3. Medidas de precaução
“Você tem que mostrar que tomou as medidas necessárias para poder assegurar que você não tem vítimas civis. Por exemplo, quando tem ordens de evacuação, em geral, os Estados utilizam isso como justificativa para dizer que estão exercendo o princípio da precaução”, diz Amparo.
O princípio da precaução é o que determina que as partes de um conflito armado devem ter constante cuidado de poupar a população civil e os bens civis durante a condução de todas as operações militares.
As partes de um conflito devem tomar precauções no ataque (“precauções ativas”) e uma série de precauções contra os efeitos dos ataques para proteger civis e bens civis (“precauções passivas”), segundo o CICV.
As precauções no ataque, segundo a organização, incluem, por exemplo, medidas para verificar se os alvos são objetivos militares e para dar à população civil um alerta efetivo antes do ataque.

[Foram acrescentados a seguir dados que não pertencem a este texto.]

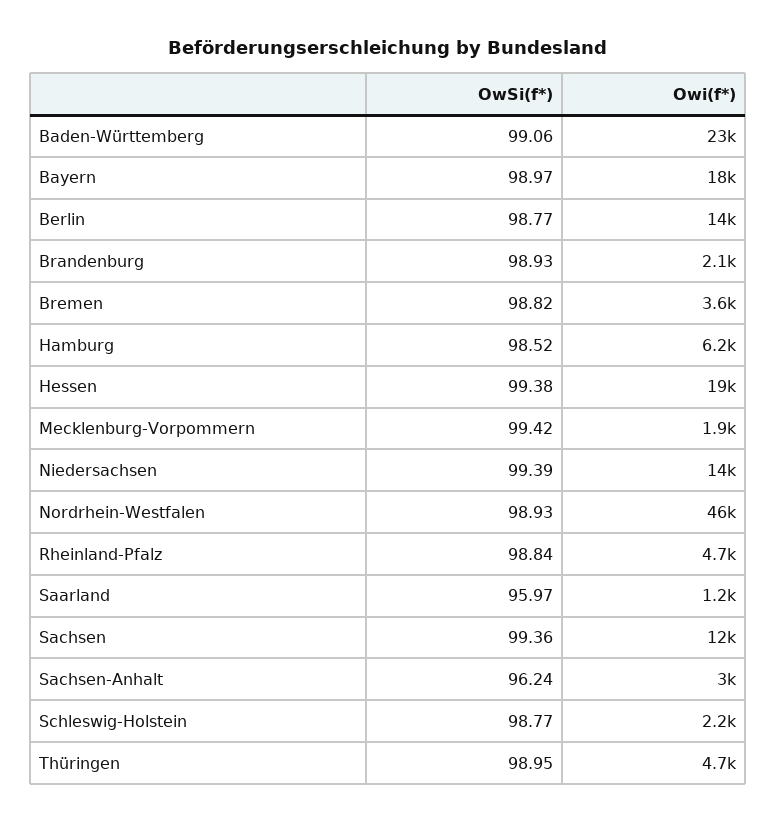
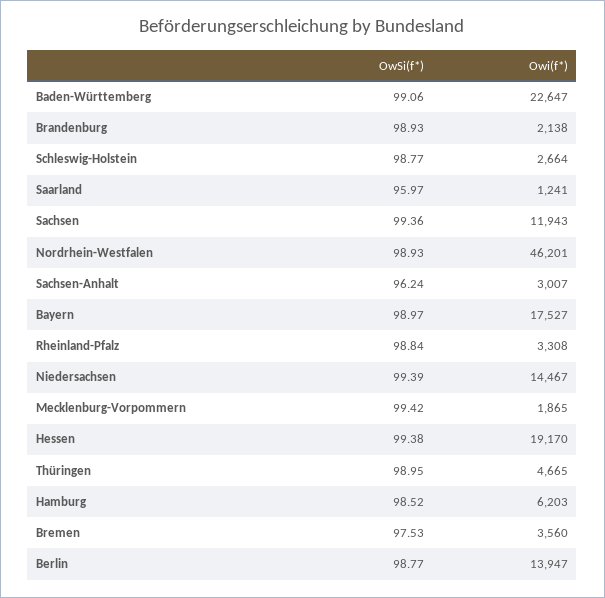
OwSi(f*), Bremen: 98.82 -> 97.53
Owi(f*), Rheinland-Pfalz: 4700 -> 3308
Owi(f*), Schleswig-Holstein: 2200 -> 2664

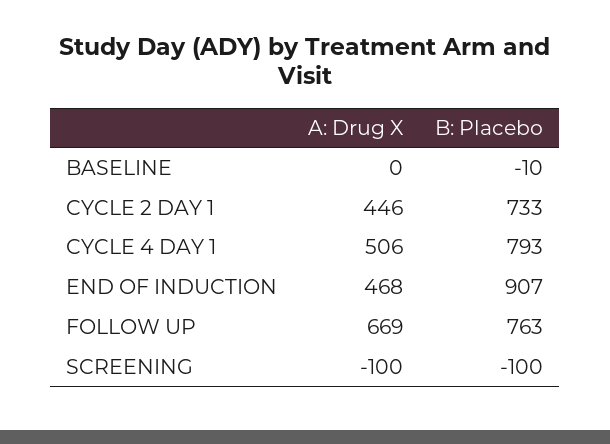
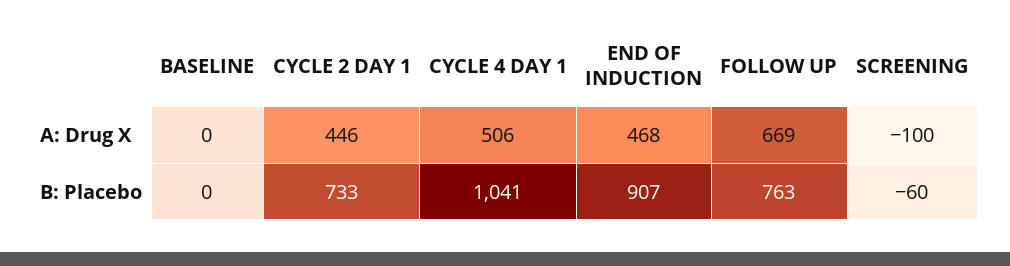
B: Placebo, BASELINE: -10 -> 0
B: Placebo, CYCLE 4 DAY 1: 793 -> 1041
B: Placebo, SCREENING: -100 -> -60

Para tomar as precauções necessárias para proteger a população civil e os bens civis sob o seu controle contra os efeitos dos ataques, é necessário, por exemplo, evitar objetivos militares dentro ou perto de áreas densamente povoadas. Segundo o CICV, também pode incluir “a evacuação temporária de civis, ou pelo menos permitir a sua saída, de uma área sitiada onde as hostilidades estão ocorrendo”.
Regras internacionais
E onde estão estabelecidas essas regras?
As normas do Direito Internacional Humanitário estão previstas principalmente nas Convenções de Genebra de 1949 e em protocolos adicionais, além de tratados internacionais que proíbem o uso de determinados meios e métodos de guerra e protegem algumas categorias de pessoas e objetos contra os efeitos das hostilidades.
Além do que está estabelecido nesses documentos, parte das regras nessa área já são uma “prática geral aceita como direito”, como define o CICV. É considerada costume uma norma que “se tornou tão consolidada que se tornou uma prática generalizada, aceita como direito pelos Estados em questão”, explica Amparo.
Se regras relativas à guerra forem desrespeitadas, há consequências previstas.
O Tribunal Penal Internacional é responsável por julgar os crimes mais graves de interesse internacional, incluindo crimes de guerra. O TPI não julga Estados, mas indivíduos.
A jurisdição do TPI entra em ação “somente quando um Estado genuinamente não se mostrar capaz ou estiver relutante a processar indivíduos suspeitos de terem cometido crimes de guerra sobre os quais tem jurisdição”, diz o CICV.
O TPI foi criado em 1998, pelo Tratado de Roma, e entrou em vigor em 2002.
“O TPI passou a ter competência universal para julgar pessoas por crime de guerra, crimes contra a humanidade, crimes de genocídio e crime de agressão desde o ano de 2002”, diz Carolina Claro.
“Antes do TPI, a gente teve outros tribunais internacionais, mas eram tribunais de exceção – desde o tribunal de Nuremberg, tribunal de Tóquio e dois tribunais criados pelo conselho de segurança da ONU na década de 1990. Eram tribunais específicos para situações específicas”, explica a professora.